Os modernistas rebolam no túmulo

Olhos fatiotas e versos livres.

 

Por vezes é preciso escrever dentro

do quadrado para negar o quadrado

Ou apenas negar o quadrado para

roubar em ardor o quadrado.

 

Certo dia um poeta cansado da sua

cabeça deu-a a um pintor. Trocadas

as cabeças cada um pensava em

 

função do outro. Negavam-se e

afirmavam-se numa luta diária. Aos

olhos da tribo nenhum tinha razão.

 

 

EGOS DE PAPEL

 

 

“Mereço amplamente o Prémio Camões

porque não tenho facebook e não me contagio.

Já ganhei dois APE’s e posso dizer o que quero.

Oceanos? Não, Obrigado. Eu escrevo Literatura!”

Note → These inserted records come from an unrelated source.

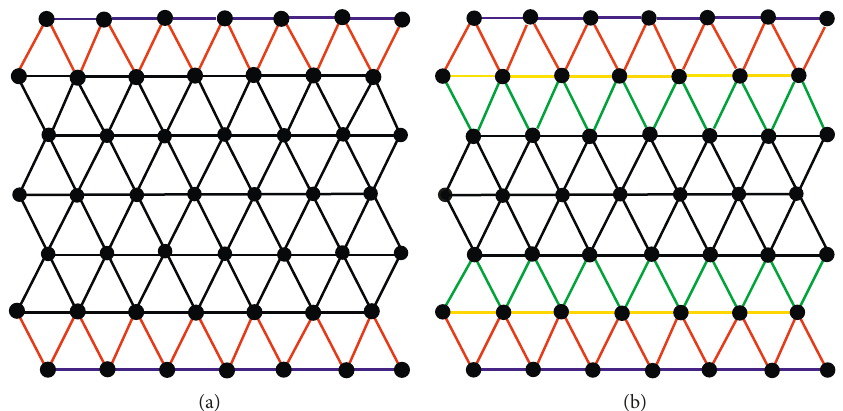
Figure 3: The edge partitions of BT [ 7 , 4 ] nanotube: (a) with respect to degree of end vertices; (b) with respect to degree sum of neighbor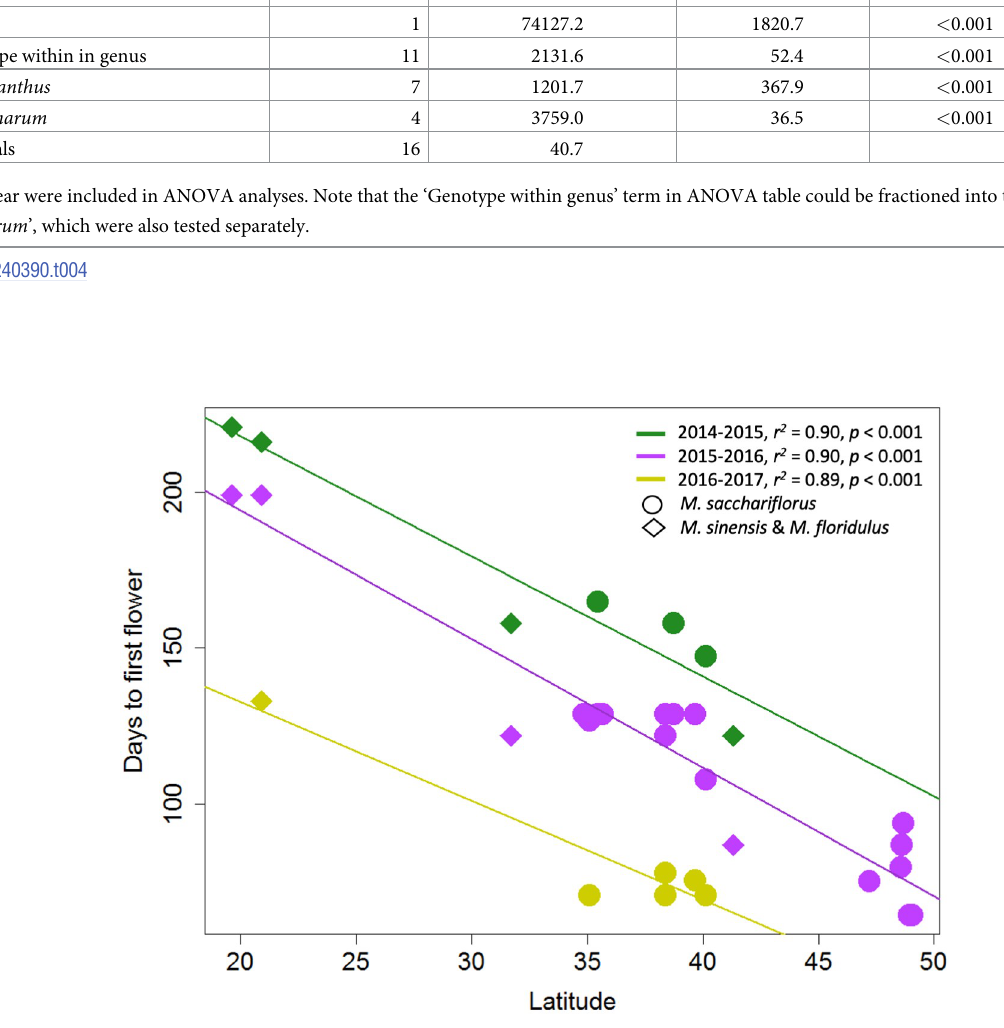
Fig 2. Relationships between absolute value of latitude at collection site (x-axis) and date of first flowering (y-axis) for Miscanthus sacchariflorus (circles) and M . sinsensis and M . floridulus (diamonds) genotypes when grown in a greenhouse at Urbana, IL that provided decreasing day length of 1 min d -1 via supplemental light from high intensity discharge (HID) lamps starting when natural day length reached 12.5 h (14 September). Experiments were conducted in three consecutive years: 2014–2015 (green), 2015–2016 (purple), and 2016–2017 (yellow).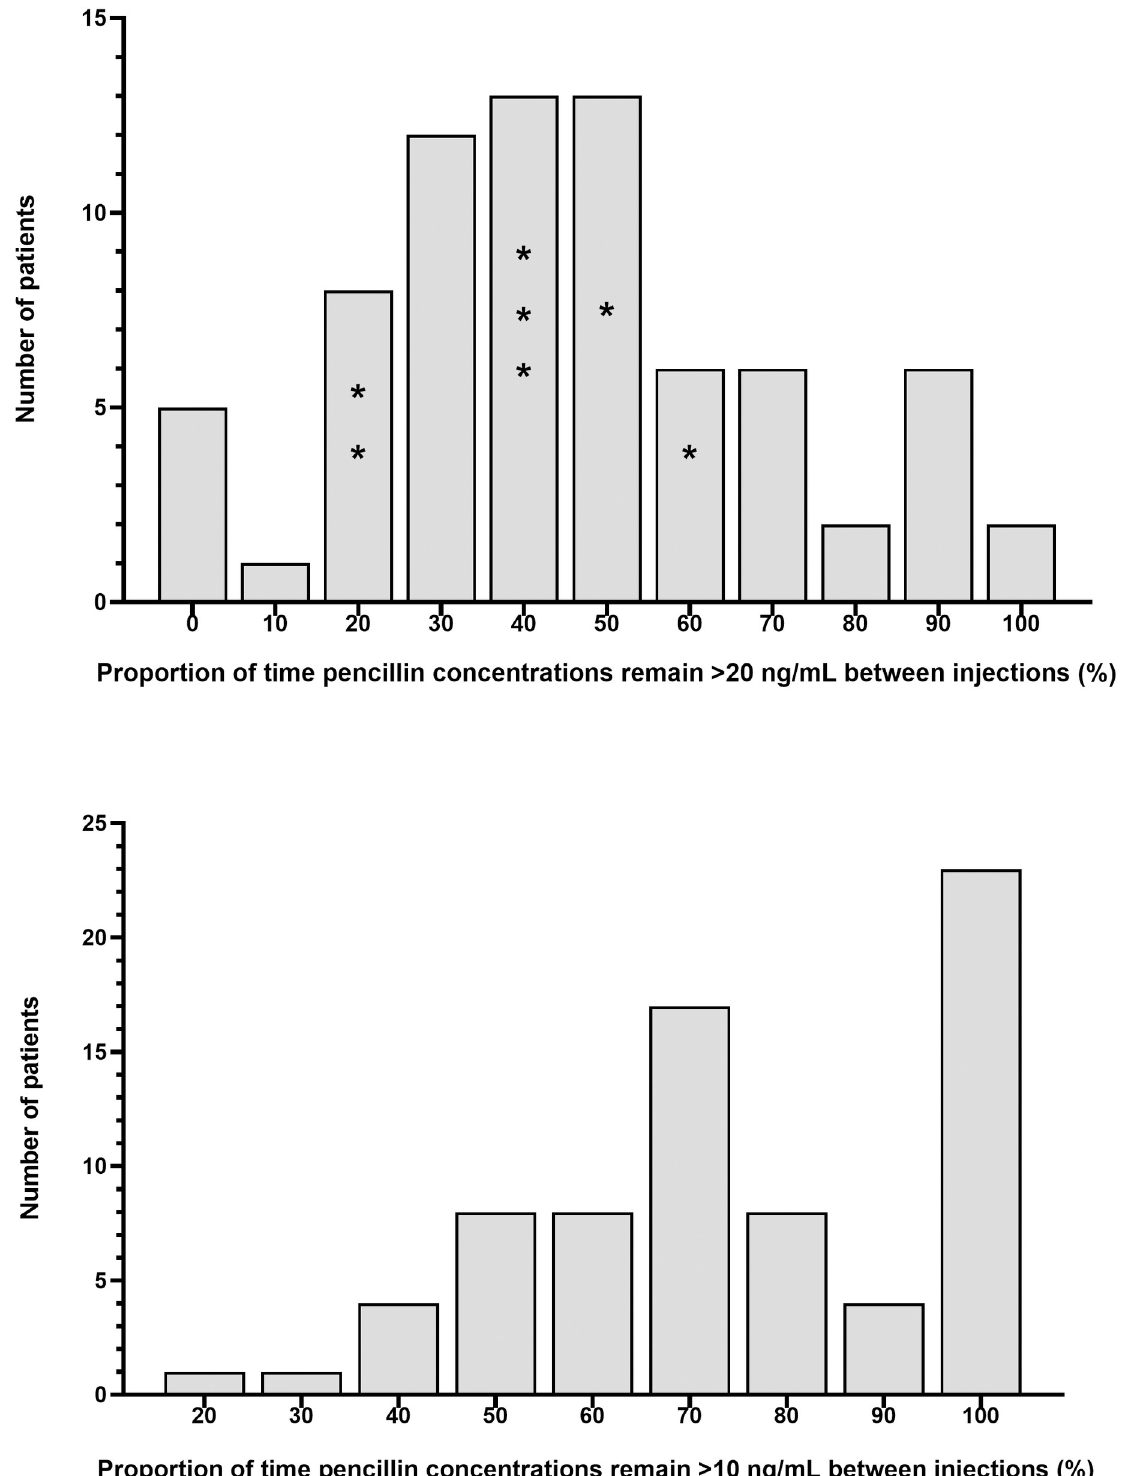
Fig 3. Histograms showing estimated time that penicillin concentrations remain greater than 20 ng/mL (Panel A) and 10 ng/mL (Panel B) following administration of intramuscular benzathine benzylpenicillin G to Ethiopian patients at risk of progressive rheumatic heart disease. Individuals with a self-reported episode of sore throat during the injection cycle are denoted ( � ).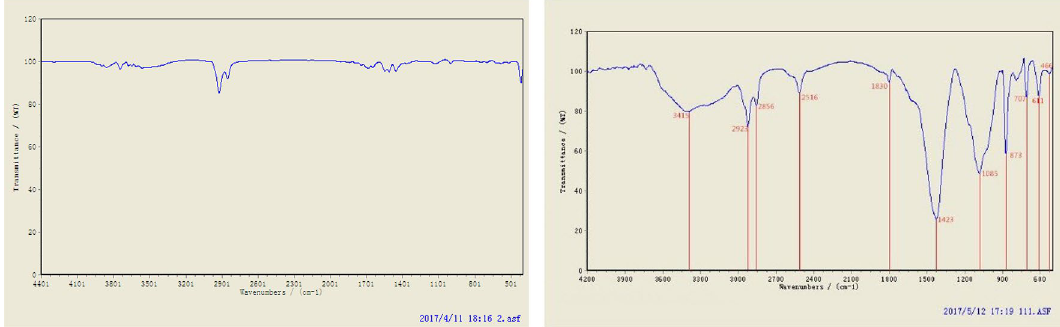
Fig. 5 Results of infrared spectrum analysis of the blockage samples (YB27-3H and YB102-1H)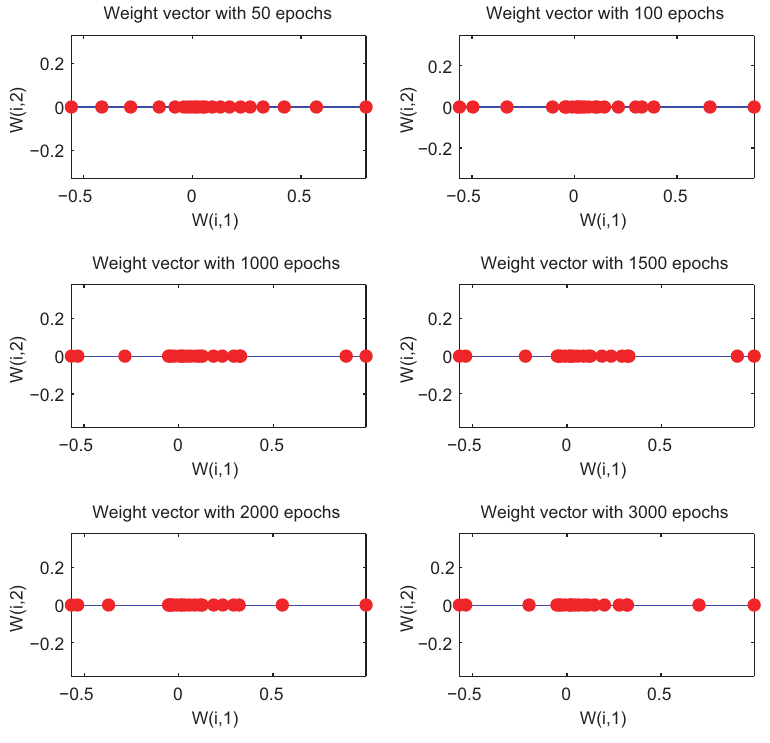
Figure 4. SOM Weight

- Dizia o Senhor Sar em Guadalajara.

 

Decifrada e atualizada esta pequena nota

neste nosso ano de 3089 nenhum estudioso

compreendia a mensagem do Senhor Sar.

Uma coisa era certa: Ninguém mais o(s) lia.

 

 

LIÇÃO NÚMERO 1

 

                            Aos Rolandos viveiros

                                        deste mundo

 

Estender as partículas do perfume

a quem somente não mente no querer.

 

 

 

GENTE RIDÍCULA

 

Gente ridícula somos todos nós. Sobretudo

aqueles que não se acham ridículos.

 

  

O LEITOR DE POESIA

 

O Rigoroso leitor de poesia

sabe muito bem o que é poesia:

palavras eloquentes que vão

do segmento A ao segmento B.

 

Eu não sei o que é Poesia!

Tudo o que sei é que o seu corpo

vai além da forma segmento e

convenções estipuladas.

 

  

SEXTA-FEIRA

 

De cada lado um maravilhado suspiro

libertava a tensão dando à vítima a

tranquila paz de espírito. Há que ter

os papéis dobrados vincados ordenados

deixados a descansar na devida gaveta.

Pincéis e cores do outro lado do vidro

davam à outra margem a paz branca

a que esclarece e acalma a irritação.

 

Eu no meio era um fósforo há muito

Tempo queimado restava-me apenas

ficar e fingir de morto ou que não tinha

inteligência para atingir tão nobres sons.

 

Ah, pintor, dizia descansado o estudante

de letras no seu polo monocromático.

Ah, poeta, dizia o estudante de pintura

fingindo-se descalço do largo tempo.

 

Identificar definir circunscrever na outra

margem (oposta) dava aos interlocutores

a tranquilidade bem passada branca.

 

Sem nunca contrariar acenava com a

Cabeça que sim e cuspia com os olhos

a mais uma conversa imbecil. Nunca

 

provoques um Anticorpo sobretudo

à sexta-feira. Suspira, por favor, Longe.

 


Vítor Teves - “Like a virgin” [Madonna], Colagem feita em 2001, na Ribeira Grande, aos 18 anos, a partir de uma fotografia de Herb Ritts.